The Chinese government responded to Google’s allegations of hacking and the direct threat of withdrawing Google.cn entirely by issuing a say-nothing response, according to Bloomberg. The news service also points out that it’s against Chinese law to hack or make online attacks, but like most governments, China’s government makes the law, they don’t necessarily have to obey it.
When we covered this breaking news that seems to involve most of the world’s superpowers (China, the U.S., and Google), it was clear that Google’s stance was not on moral high ground, as some might believe, but purely based on business. Google complies with local laws when operating in various countries–a sensible policy for sustainable business. In China’s case, however, Google made it clear that compying with the strict censorship and then being the focus of concerted cyber-attacks directed quite obviously and specifically at human rights activists as well as being the victim of theft of proprietary technology, makes doing business in China under these rules potentially too costly.

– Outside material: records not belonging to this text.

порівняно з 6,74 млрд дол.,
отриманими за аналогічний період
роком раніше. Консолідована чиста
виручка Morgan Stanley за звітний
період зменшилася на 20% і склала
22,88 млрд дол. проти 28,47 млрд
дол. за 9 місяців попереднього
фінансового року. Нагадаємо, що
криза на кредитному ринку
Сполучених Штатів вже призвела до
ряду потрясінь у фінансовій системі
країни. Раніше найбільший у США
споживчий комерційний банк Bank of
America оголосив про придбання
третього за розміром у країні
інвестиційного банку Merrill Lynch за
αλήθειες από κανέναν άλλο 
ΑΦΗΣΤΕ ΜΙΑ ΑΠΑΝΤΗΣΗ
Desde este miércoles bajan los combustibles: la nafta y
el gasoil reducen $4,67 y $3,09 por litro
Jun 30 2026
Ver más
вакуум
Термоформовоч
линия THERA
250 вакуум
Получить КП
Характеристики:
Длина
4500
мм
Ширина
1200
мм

So Google threatened to pull it’s multi-million dollar operations out of China and dump the 300 million plus Chinese Internet surfers rather than continue with Google.cn.
Venturebeat’s Kim-Mai Cutler reports that this threat of Google’s leaving was greeted with a “we don’t care” response from the Chinese tech and investment communities. As for Google’s 20% market share in China? Phooey. “They want an angle so the U.S. government can get involved,” says Jess Wu of The Chinese Founders Fund.
Meanwhile, Adobe confirmed that the attacks they suffered earlier this month were connected to the massive attack that Google suffered yesterday, according to Computerworld.
In the end, the question will come down to politics it appears. Which means no one will give any clear answers.